------ Input records ------

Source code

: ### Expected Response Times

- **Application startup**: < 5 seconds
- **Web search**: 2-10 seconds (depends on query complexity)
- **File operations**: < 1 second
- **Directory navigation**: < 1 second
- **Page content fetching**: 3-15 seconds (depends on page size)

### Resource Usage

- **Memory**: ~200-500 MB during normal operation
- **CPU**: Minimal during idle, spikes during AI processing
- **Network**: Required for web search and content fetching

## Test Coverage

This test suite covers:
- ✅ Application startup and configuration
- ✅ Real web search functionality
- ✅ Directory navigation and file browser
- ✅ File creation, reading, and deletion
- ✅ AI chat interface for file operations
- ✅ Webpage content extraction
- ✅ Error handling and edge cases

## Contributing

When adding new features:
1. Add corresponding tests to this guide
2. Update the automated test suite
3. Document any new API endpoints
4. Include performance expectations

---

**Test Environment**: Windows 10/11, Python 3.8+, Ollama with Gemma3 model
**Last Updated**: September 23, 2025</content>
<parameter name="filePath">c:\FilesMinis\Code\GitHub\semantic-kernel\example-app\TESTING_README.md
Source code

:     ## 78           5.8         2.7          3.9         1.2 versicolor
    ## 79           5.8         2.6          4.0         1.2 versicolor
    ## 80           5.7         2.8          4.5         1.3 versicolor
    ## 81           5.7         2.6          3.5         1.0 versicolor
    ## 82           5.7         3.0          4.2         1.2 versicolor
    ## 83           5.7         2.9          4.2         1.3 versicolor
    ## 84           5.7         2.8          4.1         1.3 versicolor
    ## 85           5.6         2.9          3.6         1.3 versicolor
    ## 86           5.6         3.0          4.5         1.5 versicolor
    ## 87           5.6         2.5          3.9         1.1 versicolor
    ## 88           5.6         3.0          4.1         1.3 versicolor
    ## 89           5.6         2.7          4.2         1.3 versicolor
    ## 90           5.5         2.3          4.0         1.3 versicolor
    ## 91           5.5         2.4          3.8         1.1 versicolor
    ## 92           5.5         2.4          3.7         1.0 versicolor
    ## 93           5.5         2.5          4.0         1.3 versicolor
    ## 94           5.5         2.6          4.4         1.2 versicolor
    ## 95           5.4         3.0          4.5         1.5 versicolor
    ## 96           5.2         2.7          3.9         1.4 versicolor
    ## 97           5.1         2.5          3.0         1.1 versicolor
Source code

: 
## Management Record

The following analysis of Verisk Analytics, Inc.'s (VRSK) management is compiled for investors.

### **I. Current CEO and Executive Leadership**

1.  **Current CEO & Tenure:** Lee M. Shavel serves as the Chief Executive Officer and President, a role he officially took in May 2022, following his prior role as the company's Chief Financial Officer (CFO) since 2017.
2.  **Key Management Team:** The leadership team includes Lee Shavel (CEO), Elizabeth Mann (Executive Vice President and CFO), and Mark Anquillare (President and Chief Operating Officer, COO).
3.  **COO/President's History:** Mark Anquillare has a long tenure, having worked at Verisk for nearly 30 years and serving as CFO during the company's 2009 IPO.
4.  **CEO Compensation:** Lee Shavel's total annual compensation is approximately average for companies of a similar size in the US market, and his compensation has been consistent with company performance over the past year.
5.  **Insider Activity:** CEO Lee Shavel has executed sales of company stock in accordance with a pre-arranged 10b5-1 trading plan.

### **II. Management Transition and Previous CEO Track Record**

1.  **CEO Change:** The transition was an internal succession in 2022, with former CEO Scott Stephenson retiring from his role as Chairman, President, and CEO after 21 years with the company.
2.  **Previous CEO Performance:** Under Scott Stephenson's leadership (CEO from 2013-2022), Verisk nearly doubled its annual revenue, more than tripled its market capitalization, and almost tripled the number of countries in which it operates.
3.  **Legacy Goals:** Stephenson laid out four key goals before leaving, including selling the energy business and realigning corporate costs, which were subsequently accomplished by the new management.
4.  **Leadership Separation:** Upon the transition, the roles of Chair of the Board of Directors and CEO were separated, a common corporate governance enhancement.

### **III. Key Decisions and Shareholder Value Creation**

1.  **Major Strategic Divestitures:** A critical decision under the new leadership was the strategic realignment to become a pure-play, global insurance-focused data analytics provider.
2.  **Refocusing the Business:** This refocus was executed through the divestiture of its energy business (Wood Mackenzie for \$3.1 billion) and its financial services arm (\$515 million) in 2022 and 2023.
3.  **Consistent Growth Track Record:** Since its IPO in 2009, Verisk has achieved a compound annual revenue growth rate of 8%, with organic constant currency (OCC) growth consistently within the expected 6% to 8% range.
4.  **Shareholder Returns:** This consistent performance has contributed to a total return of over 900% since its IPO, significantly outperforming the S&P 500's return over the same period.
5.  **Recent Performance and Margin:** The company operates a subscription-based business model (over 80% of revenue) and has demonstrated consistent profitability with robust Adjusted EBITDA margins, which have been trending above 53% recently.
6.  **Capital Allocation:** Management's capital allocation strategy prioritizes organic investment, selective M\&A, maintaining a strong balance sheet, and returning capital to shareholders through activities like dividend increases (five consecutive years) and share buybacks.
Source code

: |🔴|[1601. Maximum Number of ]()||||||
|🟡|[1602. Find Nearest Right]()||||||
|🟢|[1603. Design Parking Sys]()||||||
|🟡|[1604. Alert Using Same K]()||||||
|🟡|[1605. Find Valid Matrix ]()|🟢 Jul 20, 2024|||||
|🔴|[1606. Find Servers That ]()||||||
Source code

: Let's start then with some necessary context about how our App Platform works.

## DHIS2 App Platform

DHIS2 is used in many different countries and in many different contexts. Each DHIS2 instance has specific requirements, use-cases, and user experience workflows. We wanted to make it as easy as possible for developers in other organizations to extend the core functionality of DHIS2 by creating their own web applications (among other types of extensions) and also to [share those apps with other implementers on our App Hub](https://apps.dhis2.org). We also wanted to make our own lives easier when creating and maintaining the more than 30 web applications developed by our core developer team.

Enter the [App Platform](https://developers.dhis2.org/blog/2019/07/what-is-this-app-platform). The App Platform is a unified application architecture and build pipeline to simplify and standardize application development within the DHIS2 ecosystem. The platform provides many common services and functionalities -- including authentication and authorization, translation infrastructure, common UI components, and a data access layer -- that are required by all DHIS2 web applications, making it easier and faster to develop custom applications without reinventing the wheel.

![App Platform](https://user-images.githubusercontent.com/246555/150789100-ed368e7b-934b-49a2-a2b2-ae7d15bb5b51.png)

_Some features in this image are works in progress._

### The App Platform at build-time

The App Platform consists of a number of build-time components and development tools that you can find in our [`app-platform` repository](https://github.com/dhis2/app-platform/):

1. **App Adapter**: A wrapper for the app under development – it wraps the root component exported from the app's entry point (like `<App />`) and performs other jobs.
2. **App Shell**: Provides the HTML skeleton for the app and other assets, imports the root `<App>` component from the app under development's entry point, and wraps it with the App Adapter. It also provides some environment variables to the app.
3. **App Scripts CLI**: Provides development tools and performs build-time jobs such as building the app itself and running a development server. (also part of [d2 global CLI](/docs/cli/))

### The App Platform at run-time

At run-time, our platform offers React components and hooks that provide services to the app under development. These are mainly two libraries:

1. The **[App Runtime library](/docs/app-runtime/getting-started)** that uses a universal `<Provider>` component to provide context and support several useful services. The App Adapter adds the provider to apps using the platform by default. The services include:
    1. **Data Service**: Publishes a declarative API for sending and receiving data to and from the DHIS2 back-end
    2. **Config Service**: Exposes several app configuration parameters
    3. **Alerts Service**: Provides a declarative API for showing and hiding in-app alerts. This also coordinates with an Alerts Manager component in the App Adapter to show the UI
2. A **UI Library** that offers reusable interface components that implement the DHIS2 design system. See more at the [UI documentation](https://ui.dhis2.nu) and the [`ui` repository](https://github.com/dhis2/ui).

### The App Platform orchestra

------

Only an exact transcription of all the entries will do.

Source code

: ### Expected Response Times

- **Application startup**: < 5 seconds
- **Web search**: 2-10 seconds (depends on query complexity)
- **File operations**: < 1 second
- **Directory navigation**: < 1 second
- **Page content fetching**: 3-15 seconds (depends on page size)

### Resource Usage

- **Memory**: ~200-500 MB during normal operation
- **CPU**: Minimal during idle, spikes during AI processing
- **Network**: Required for web search and content fetching

## Test Coverage

This test suite covers:
- ✅ Application startup and configuration
- ✅ Real web search functionality
- ✅ Directory navigation and file browser
- ✅ File creation, reading, and deletion
- ✅ AI chat interface for file operations
- ✅ Webpage content extraction
- ✅ Error handling and edge cases

## Contributing

When adding new features:
1. Add corresponding tests to this guide
2. Update the automated test suite
3. Document any new API endpoints
4. Include performance expectations

---

**Test Environment**: Windows 10/11, Python 3.8+, Ollama with Gemma3 model
**Last Updated**: September 23, 2025</content>
<parameter name="filePath">c:\FilesMinis\Code\GitHub\semantic-kernel\example-app\TESTING_README.md
Source code

:     ## 78           5.8         2.7          3.9         1.2 versicolor
    ## 79           5.8         2.6          4.0         1.2 versicolor
    ## 80           5.7         2.8          4.5         1.3 versicolor
    ## 81           5.7         2.6          3.5         1.0 versicolor
    ## 82           5.7         3.0          4.2         1.2 versicolor
    ## 83           5.7         2.9          4.2         1.3 versicolor
    ## 84           5.7         2.8          4.1         1.3 versicolor
    ## 85           5.6         2.9          3.6         1.3 versicolor
    ## 86           5.6         3.0          4.5         1.5 versicolor
    ## 87           5.6         2.5          3.9         1.1 versicolor
    ## 88           5.6         3.0          4.1         1.3 versicolor
    ## 89           5.6         2.7          4.2         1.3 versicolor
    ## 90           5.5         2.3          4.0         1.3 versicolor
    ## 91           5.5         2.4          3.8         1.1 versicolor
    ## 92           5.5         2.4          3.7         1.0 versicolor
    ## 93           5.5         2.5          4.0         1.3 versicolor
    ## 94           5.5         2.6          4.4         1.2 versicolor
    ## 95           5.4         3.0          4.5         1.5 versicolor
    ## 96           5.2         2.7          3.9         1.4 versicolor
    ## 97           5.1         2.5          3.0         1.1 versicolor
Source code

: 
## Management Record

The following analysis of Verisk Analytics, Inc.'s (VRSK) management is compiled for investors.

### **I. Current CEO and Executive Leadership**

1.  **Current CEO & Tenure:** Lee M. Shavel serves as the Chief Executive Officer and President, a role he officially took in May 2022, following his prior role as the company's Chief Financial Officer (CFO) since 2017.
2.  **Key Management Team:** The leadership team includes Lee Shavel (CEO), Elizabeth Mann (Executive Vice President and CFO), and Mark Anquillare (President and Chief Operating Officer, COO).
3.  **COO/President's History:** Mark Anquillare has a long tenure, having worked at Verisk for nearly 30 years and serving as CFO during the company's 2009 IPO.
4.  **CEO Compensation:** Lee Shavel's total annual compensation is approximately average for companies of a similar size in the US market, and his compensation has been consistent with company performance over the past year.
5.  **Insider Activity:** CEO Lee Shavel has executed sales of company stock in accordance with a pre-arranged 10b5-1 trading plan.

### **II. Management Transition and Previous CEO Track Record**

1.  **CEO Change:** The transition was an internal succession in 2022, with former CEO Scott Stephenson retiring from his role as Chairman, President, and CEO after 21 years with the company.
2.  **Previous CEO Performance:** Under Scott Stephenson's leadership (CEO from 2013-2022), Verisk nearly doubled its annual revenue, more than tripled its market capitalization, and almost tripled the number of countries in which it operates.
3.  **Legacy Goals:** Stephenson laid out four key goals before leaving, including selling the energy business and realigning corporate costs, which were subsequently accomplished by the new management.
4.  **Leadership Separation:** Upon the transition, the roles of Chair of the Board of Directors and CEO were separated, a common corporate governance enhancement.

### **III. Key Decisions and Shareholder Value Creation**

1.  **Major Strategic Divestitures:** A critical decision under the new leadership was the strategic realignment to become a pure-play, global insurance-focused data analytics provider.
2.  **Refocusing the Business:** This refocus was executed through the divestiture of its energy business (Wood Mackenzie for \$3.1 billion) and its financial services arm (\$515 million) in 2022 and 2023.
3.  **Consistent Growth Track Record:** Since its IPO in 2009, Verisk has achieved a compound annual revenue growth rate of 8%, with organic constant currency (OCC) growth consistently within the expected 6% to 8% range.
4.  **Shareholder Returns:** This consistent performance has contributed to a total return of over 900% since its IPO, significantly outperforming the S&P 500's return over the same period.
5.  **Recent Performance and Margin:** The company operates a subscription-based business model (over 80% of revenue) and has demonstrated consistent profitability with robust Adjusted EBITDA margins, which have been trending above 53% recently.
6.  **Capital Allocation:** Management's capital allocation strategy prioritizes organic investment, selective M\&A, maintaining a strong balance sheet, and returning capital to shareholders through activities like dividend increases (five consecutive years) and share buybacks.
Source code

: |🔴|[1601. Maximum Number of ]()||||||
|🟡|[1602. Find Nearest Right]()||||||
|🟢|[1603. Design Parking Sys]()||||||
|🟡|[1604. Alert Using Same K]()||||||
|🟡|[1605. Find Valid Matrix ]()|🟢 Jul 20, 2024|||||
|🔴|[1606. Find Servers That ]()||||||
Source code

: Let's start then with some necessary context about how our App Platform works.

## DHIS2 App Platform

DHIS2 is used in many different countries and in many different contexts. Each DHIS2 instance has specific requirements, use-cases, and user experience workflows. We wanted to make it as easy as possible for developers in other organizations to extend the core functionality of DHIS2 by creating their own web applications (among other types of extensions) and also to [share those apps with other implementers on our App Hub](https://apps.dhis2.org). We also wanted to make our own lives easier when creating and maintaining the more than 30 web applications developed by our core developer team.

Enter the [App Platform](https://developers.dhis2.org/blog/2019/07/what-is-this-app-platform). The App Platform is a unified application architecture and build pipeline to simplify and standardize application development within the DHIS2 ecosystem. The platform provides many common services and functionalities -- including authentication and authorization, translation infrastructure, common UI components, and a data access layer -- that are required by all DHIS2 web applications, making it easier and faster to develop custom applications without reinventing the wheel.

![App Platform](https://user-images.githubusercontent.com/246555/150789100-ed368e7b-934b-49a2-a2b2-ae7d15bb5b51.png)

_Some features in this image are works in progress._

### The App Platform at build-time

The App Platform consists of a number of build-time components and development tools that you can find in our [`app-platform` repository](https://github.com/dhis2/app-platform/):

1. **App Adapter**: A wrapper for the app under development – it wraps the root component exported from the app's entry point (like `<App />`) and performs other jobs.
2. **App Shell**: Provides the HTML skeleton for the app and other assets, imports the root `<App>` component from the app under development's entry point, and wraps it with the App Adapter. It also provides some environment variables to the app.
3. **App Scripts CLI**: Provides development tools and performs build-time jobs such as building the app itself and running a development server. (also part of [d2 global CLI](/docs/cli/))

### The App Platform at run-time

At run-time, our platform offers React components and hooks that provide services to the app under development. These are mainly two libraries:

1. The **[App Runtime library](/docs/app-runtime/getting-started)** that uses a universal `<Provider>` component to provide context and support several useful services. The App Adapter adds the provider to apps using the platform by default. The services include:
    1. **Data Service**: Publishes a declarative API for sending and receiving data to and from the DHIS2 back-end
    2. **Config Service**: Exposes several app configuration parameters
    3. **Alerts Service**: Provides a declarative API for showing and hiding in-app alerts. This also coordinates with an Alerts Manager component in the App Adapter to show the UI
2. A **UI Library** that offers reusable interface components that implement the DHIS2 design system. See more at the [UI documentation](https://ui.dhis2.nu) and the [`ui` repository](https://github.com/dhis2/ui).

### The App Platform orchestra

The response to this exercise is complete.